Statistics from a Multiple Listing Service (MLS), a service used by real estate brokers that houses data of real estate listings, for the Badlands Board of Realtors showed that the real estate market for southwestern North Dakota remains flat and has been that way since 2013.

In 2014, 53 homes were sold in Bowman County, only six more than in 2013, according to the MLS statistics.

Seaman, who relocated to Bowman about five years ago, said those numbers are not indicative of the kind of growth that has been advertised around the county.

“Bowman is trying to be a little Dickinson, but it’s really a big Amidon,” Seaman said.

Seaman said there is nothing to truly attract large masses of new people to the area, adding that the only businesses that would thrive in Bowman County would be those related to either of the local economy’s two main sectors — agriculture and .

“It takes an entire economy, a bunch of different businesses, to make it successful,” Doerr said.

She said some businesses in the area would relate to those two industries, but many would not and would still thrive.

A glance at the BCDC’s website,, which lists all the available jobs around Bowman County shows a large, diverse amount of open positions ranging from teachers, engineers and retail workers to nurses, truck drivers and technicians. Bowman County looks for both full- and part-time help for many of its local businesses.

Bowman County’s growth potential is not tied specifically to oil, Doerr explained. “There are other commercial, industrial, retail, manufacturing and agricultural opportunities for growth in the county,” she said.

For someone doubting that Bowman County is, in fact, growing, Doerr said she would simply take them on a tour to see what is happening within the community — an idea of Bowman County’s growth is visible in the community’s changing landscape.

The new construction around the county, including a hotel, ambulance garage, airport and hospital, is an indication of local growth, according to Doerr.

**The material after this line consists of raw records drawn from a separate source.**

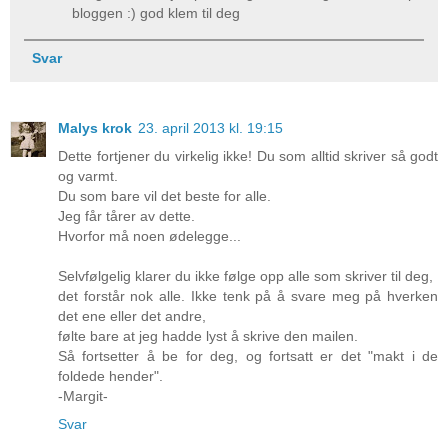
bloggen :) god klem til deg
Svar
Malys krok
23. april 2013 kl. 19:15
Dette fortjener du virkelig ikke! Du som alltid skriver så godt
og varmt.
Du som bare vil det beste for alle.
Jeg får tårer av dette.
Hvorfor må noen ødelegge...
Selvfølgelig klarer du ikke følge opp alle som skriver til deg,
det forstår nok alle. Ikke tenk på å svare meg på hverken
det ene eller det andre,
følte bare at jeg hadde lyst å skrive den mailen.
Så fortsetter å be for deg, og fortsatt er det "makt i de
foldede hender".
-Margit-
Svar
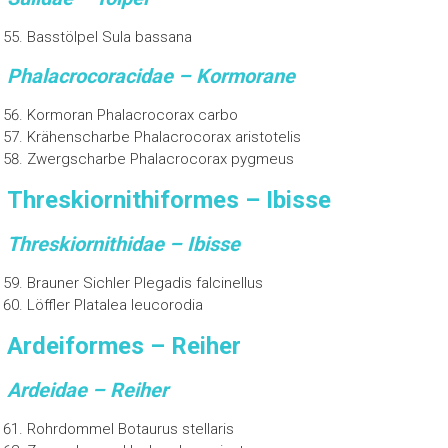
Basstölpel Sula bassana
Phalacrocoracidae – Kormorane
Kormoran Phalacrocorax carbo
Krähenscharbe Phalacrocorax aristotelis
Zwergscharbe Phalacrocorax pygmeus
Threskiornithiformes – Ibisse
Threskiornithidae – Ibisse
Brauner Sichler Plegadis falcinellus
Löffler Platalea leucorodia
Ardeiformes – Reiher
Ardeidae – Reiher
Rohrdommel Botaurus stellaris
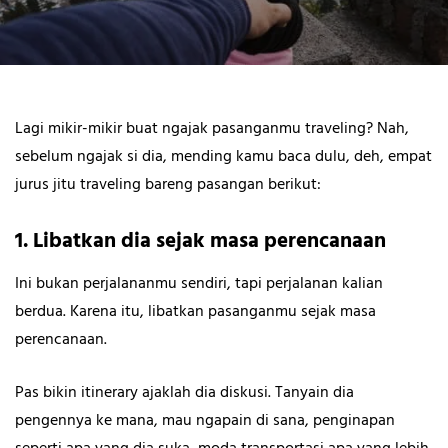
Lagi mikir-mikir buat ngajak pasanganmu traveling? Nah,
sebelum ngajak si dia, mending kamu baca dulu, deh, empat
jurus jitu traveling bareng pasangan berikut:
1. Libatkan dia sejak masa perencanaan
Ini bukan perjalananmu sendiri, tapi perjalanan kalian
berdua. Karena itu, libatkan pasanganmu sejak masa
perencanaan.
Pas bikin itinerary ajaklah dia diskusi. Tanyain dia
pengennya ke mana, mau ngapain di sana, penginapan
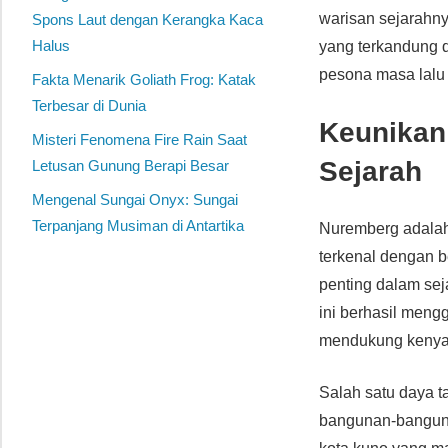
warisan sejarahny
Spons Laut dengan Kerangka Kaca
Halus
yang terkandung 
pesona masa lalu
Fakta Menarik Goliath Frog: Katak
Terbesar di Dunia
Keunikan
Misteri Fenomena Fire Rain Saat
Sejarah
Letusan Gunung Berapi Besar
Mengenal Sungai Onyx: Sungai
Terpanjang Musiman di Antartika
Nuremberg adalah
terkenal dengan 
penting dalam sej
ini berhasil meng
mendukung kenya
Salah satu daya t
bangunan-banguna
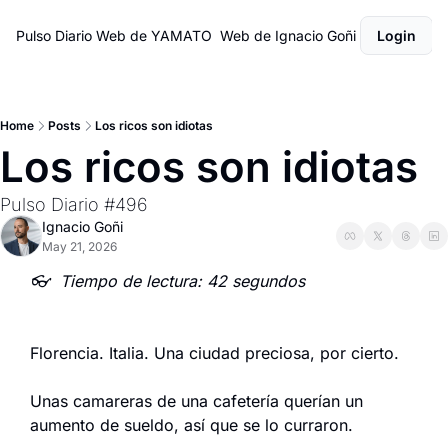
Pulso Diario
Web de YAMATO
Web de Ignacio Goñi
Login
Home
Posts
Los ricos son idiotas
Los ricos son idiotas
Pulso Diario #496
Ignacio Goñi
May 21, 2026
👓  Tiempo de lectura: 42 segundos
Florencia. Italia. Una ciudad preciosa, por cierto.
Unas camareras de una cafetería querían un 
aumento de sueldo, así que se lo curraron.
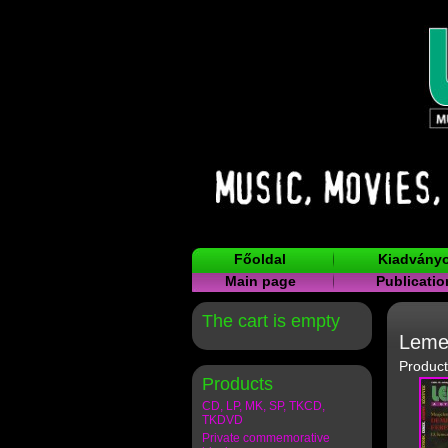
Főoldal
Kiadvány
Main page
Publicatio
The cart is empty
Lemez
Product
Products
CD, LP, MK, SP, TKCD,
TKDVD
Private commemorative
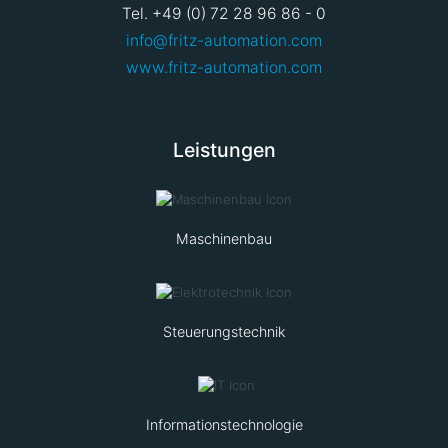
Tel. +49 (0) 72 28 96 86 - 0
info@fritz-automation.com
www.fritz-automation.com
Leistungen
Maschinenbau
Steuerungstechnik
Informationstechnologie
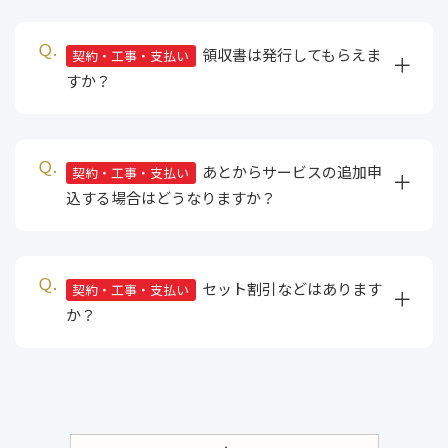
領収書は発行してもらえま
契約・工事・支払い
すか？
あとからサービスの追加申
契約・工事・支払い
込する場合はどうなりますか？
セット割引などはあります
契約・工事・支払い
か？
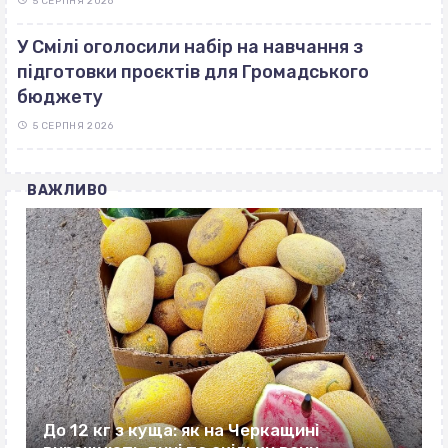
5 СЕРПНЯ 2026
У Смілі оголосили набір на навчання з
підготовки проєктів для Громадського
бюджету
5 СЕРПНЯ 2026
ВАЖЛИВО
До 12 кг з куща: як на Черкащині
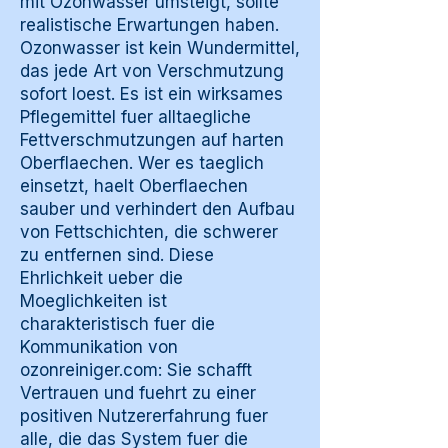
mit Ozonwasser umsteigt, sollte
realistische Erwartungen haben.
Ozonwasser ist kein Wundermittel,
das jede Art von Verschmutzung
sofort loest. Es ist ein wirksames
Pflegemittel fuer alltaegliche
Fettverschmutzungen auf harten
Oberflaechen. Wer es taeglich
einsetzt, haelt Oberflaechen
sauber und verhindert den Aufbau
von Fettschichten, die schwerer
zu entfernen sind. Diese
Ehrlichkeit ueber die
Moeglichkeiten ist
charakteristisch fuer die
Kommunikation von
ozonreiniger.com: Sie schafft
Vertrauen und fuehrt zu einer
positiven Nutzererfahrung fuer
alle, die das System fuer die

“When people drive through here, it’s a sign of growth that attracts people,” she said. “People don’t invest millions of dollars into a community that’s dying.”

While a new airport and hospital could serve merely as a reflection of reinvestment in the community and not necessarily growth, Doerr disagrees.

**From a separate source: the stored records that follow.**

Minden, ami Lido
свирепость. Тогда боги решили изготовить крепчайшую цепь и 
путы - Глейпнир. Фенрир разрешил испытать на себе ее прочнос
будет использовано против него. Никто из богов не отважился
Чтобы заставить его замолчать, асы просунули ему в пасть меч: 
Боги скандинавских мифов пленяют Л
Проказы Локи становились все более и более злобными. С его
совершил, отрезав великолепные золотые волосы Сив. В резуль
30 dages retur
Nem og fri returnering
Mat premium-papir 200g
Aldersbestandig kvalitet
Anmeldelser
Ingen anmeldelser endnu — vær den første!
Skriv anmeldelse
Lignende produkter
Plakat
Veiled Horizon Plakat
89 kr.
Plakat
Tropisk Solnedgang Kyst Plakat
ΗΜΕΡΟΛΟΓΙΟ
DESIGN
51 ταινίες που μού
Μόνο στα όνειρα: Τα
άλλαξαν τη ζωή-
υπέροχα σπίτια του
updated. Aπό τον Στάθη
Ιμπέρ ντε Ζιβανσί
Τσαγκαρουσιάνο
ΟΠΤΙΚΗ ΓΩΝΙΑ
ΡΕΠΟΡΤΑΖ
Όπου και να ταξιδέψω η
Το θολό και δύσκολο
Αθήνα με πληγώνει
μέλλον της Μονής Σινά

“(Those) are protecting the long-term sustainability of our community and I think those are some of the building blocks that come with growth,” Doerr explained. “That’s how we get there — if there’s an end goal, those are part of it.”

Without an official U.S. Census — that won’t happen for another five years; the most recent was completed in 2010 — the current exact population of Bowman County can only be estimated.

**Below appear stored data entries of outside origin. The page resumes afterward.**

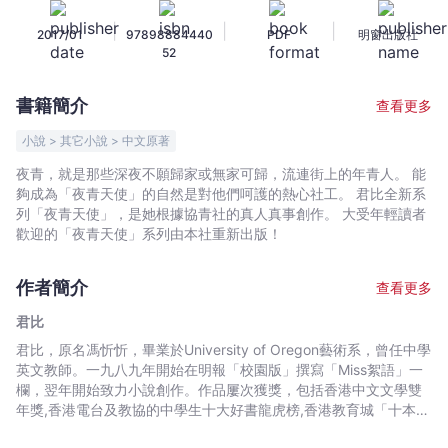
列
|
|
|
2017/01
97898884440
PDF
明窗出版社
9
52
-
誰
書籍簡介
查看更多
值
得
小說 > 其它小說 > 中文原著
付
夜青，就是那些深夜不願歸家或無家可歸，流連街上的年青人。 能
託
夠成為「夜青天使」的自然是對他們呵護的熱心社工。 君比全新系
終
列「夜青天使」，是她根據協青社的真人真事創作。 大受年輕讀者
身
歡迎的「夜青天使」系列由本社重新出版！
-
君
作者簡介
查看更多
比
君比
-
君比，原名馮忻忻，畢業於University of Oregon藝術系，曾任中學
文
英文教師。一九八九年開始在明報「校園版」撰寫「Miss絮語」一
宇
欄，翌年開始致力小說創作。作品屢次獲獎，包括香港中文文學雙
宙
年獎,香港電台及教協的中學生十大好書龍虎榜,香港教育城「十本好
｜
讀」,書叢榜「最受小學生歡迎十本好書」等。君比亦甚受中小學生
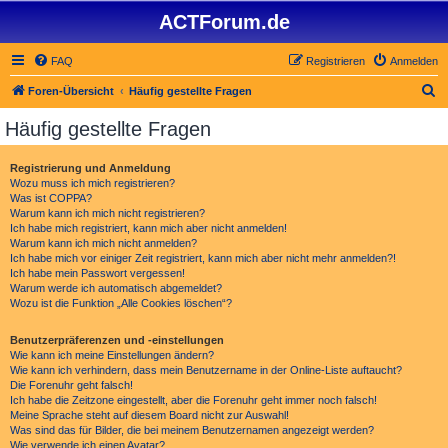
ACTForum.de
FAQ
Registrieren
Anmelden
S
Foren-Übersicht
Häufig gestellte Fragen
u
Häufig gestellte Fragen
c
h
Registrierung und Anmeldung
Wozu muss ich mich registrieren?
e
Was ist COPPA?
Warum kann ich mich nicht registrieren?
Ich habe mich registriert, kann mich aber nicht anmelden!
Warum kann ich mich nicht anmelden?
Ich habe mich vor einiger Zeit registriert, kann mich aber nicht mehr anmelden?!
Ich habe mein Passwort vergessen!
Warum werde ich automatisch abgemeldet?
Wozu ist die Funktion „Alle Cookies löschen“?
Benutzerpräferenzen und -einstellungen
Wie kann ich meine Einstellungen ändern?
Wie kann ich verhindern, dass mein Benutzername in der Online-Liste auftaucht?
Die Forenuhr geht falsch!
Ich habe die Zeitzone eingestellt, aber die Forenuhr geht immer noch falsch!
Meine Sprache steht auf diesem Board nicht zur Auswahl!
Was sind das für Bilder, die bei meinem Benutzernamen angezeigt werden?
Wie verwende ich einen Avatar?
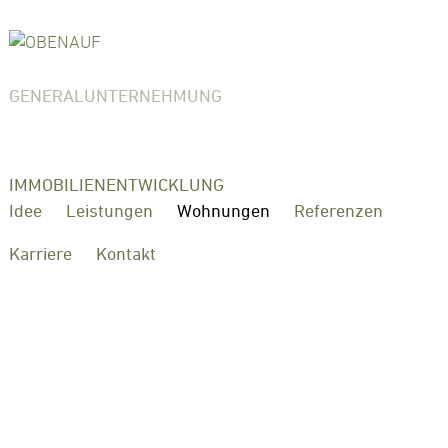
GENERALUNTERNEHMUNG
IMMOBILIENENTWICKLUNG
Idee
Leistungen
Wohnungen
Referenzen
Karriere
Kontakt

But Doerr said in the interim it is felt that there is a growing population in the area.

“I hear a lot of feedback from some of the local businesses saying they’re seeing a lot more people that they don’t recognize in their businesses,” Doerr said.

The BCDC also has a growing number of people calling into their office searching for housing.

While housing is still available around Bowman County, it’s not a very diversified market, according to Doerr.

“For a family like mine, who’s looking for a slightly larger home because I’ve got kids, there’s not a lot on the market for that right now,” she said.

But Doerr said she is also willing to build and if there are areas within the county where that can happen, then she believes there are many other people that would look into that possibility, as well.

After last year’s meeting of the BCDC for its annual review, Doerr sat down with the Pioneer and discussed what the county could expect for 2014 related to housing, business and more. Doerr said last year that the population trend of Bowman County was steady, manageable, but good.

For the most part, Doerr’s outlook was accurate, particularly regarding the county seeing an addition of several new businesses.

Though, with the slump in western North Dakota’s oil exploration, it’s looking less likely that Bowman County would be encumbered by growth anywhere near the likes of what Williston and Watford City have endured.

Doerr maintained that it’s still necessary to plan for a large amount of local growth to ensure there is a strategy in place. The oil hub cities in northwestern North Dakota didn’t have such safeguards and were bombarded by massive growth across nearly all sectors.